# Negril.com Message Board Forums > South Coast Message Board >  Negril to Treasure Beach via route taxi

## Smiley

Does anybody have any tips? Places to stop, eat, drink along the way? I would be in no rush and would likely take route taxi back to Negril as well.

Looks like this is the route?

Route Taxi Negril to Savanna- la-Mar. 

At Savanna-la-Mar, there looks like two options to get to Treasure Beach.

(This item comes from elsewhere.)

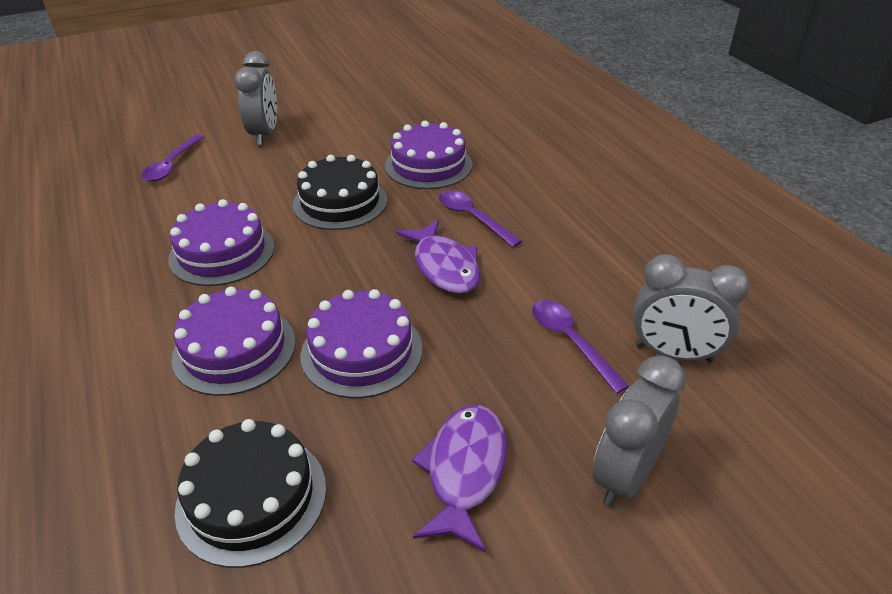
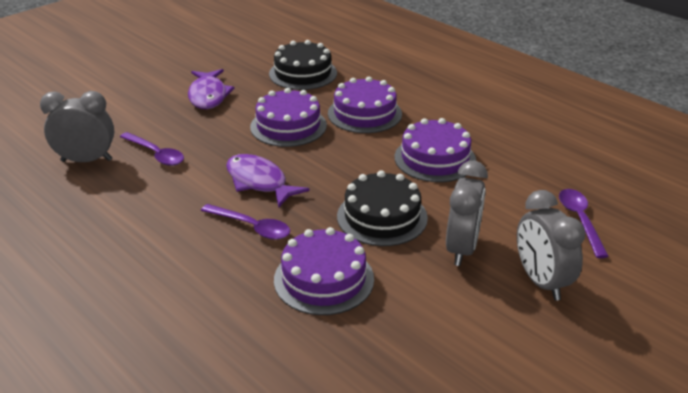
camera: 160 degrees right, 5 degrees down
(625, 475) = (127, 107): grey clock -> grey clock (461, 249)

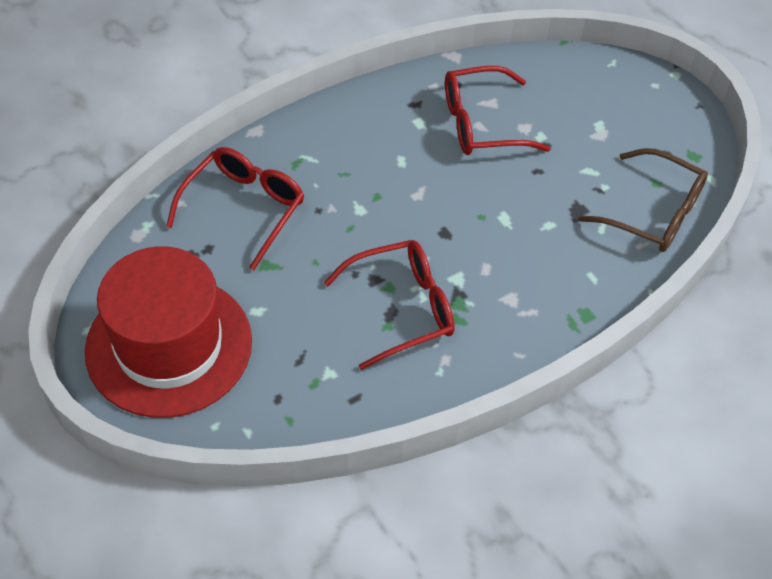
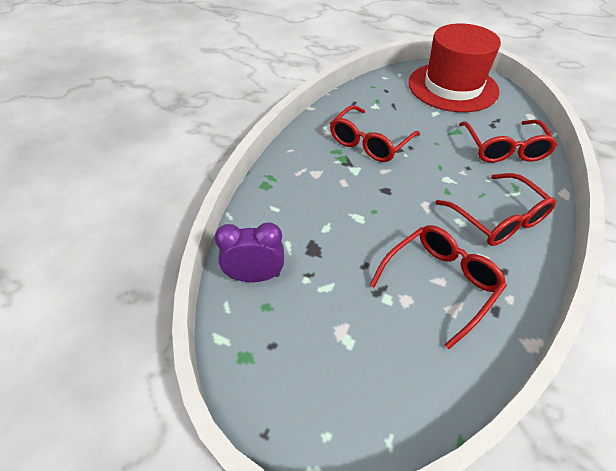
camera: 150 degrees right, 5 degrees down
(360, 143) = (498, 219): none -> red glasses
(653, 213) = (255, 276): brown glasses -> purple clock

Route Taxi to Whitehouse to Black River to Treasure Beach 

or Mini Bus to Black River to Treasure Beach. .

----------


## TennesseeJed

Belmont and Bluefields are definitely worth checking out. Peter Tosh is buried in Belmont, costs @ $10 US for a tour of the grounds. Not for everyone, but pretty cool if you're a music lover. There's a small bar out front to have a beer and watch the ocean across the street.

----------


## rjonsun

I think you can also go:  Black River to Junction...then Junction to Treasure Beach, which may be a bit out of the way, but maybe more rides.  I remember waiting in Black River for an hour getting a mini to TB.

Regards,
Bob

----------


## mjc12771

How long is ride from Treasure Beach to Negril. Bing maps says 1.5 hours, but some discussion posts say 2.5 hours.

----------


## TennesseeJed

Negril to Belmont took over an hour, so I'm sure it's closer to 2.5 hrs to TB.

----------


## johng

TennesseeJed, You are right it is closer to 2.5 hours but it is a beautiful ride!

----------


## TennesseeJed

I can't wait to see for myself!! I'm looking forward to the ride through the interior from the airport as well. One week from tomorrow I'll be in TB!

----------


## rjonsun

We have done the trip in route taxis a couple of times.  3.25 hours, 3 hours and once in less than 2.5 hours when we hopped right from one route taxi to the next all the way back to our hotel in Negril.
Regards,
Bob

----------


## Smiley

I noticed Knutsford has an 8am bus from Negril to Luana for JMD 2,150. Does anybody know if I can catch a route taxi(s) from Luana to Treasure Beach? Perhaps even a charter taxi from Luana if the price is right. Would like to keep the travel cost down but I may buck up for a charter taxi for the final stretch.

----------


## MilwaukeeMike

We did not see any route taxi's but the restaurant in Luana got us a ride to TB. I can't for the life of me understand why Knutsford (Nice busses, employees and service btw) chose Luana instead of Black River.

----------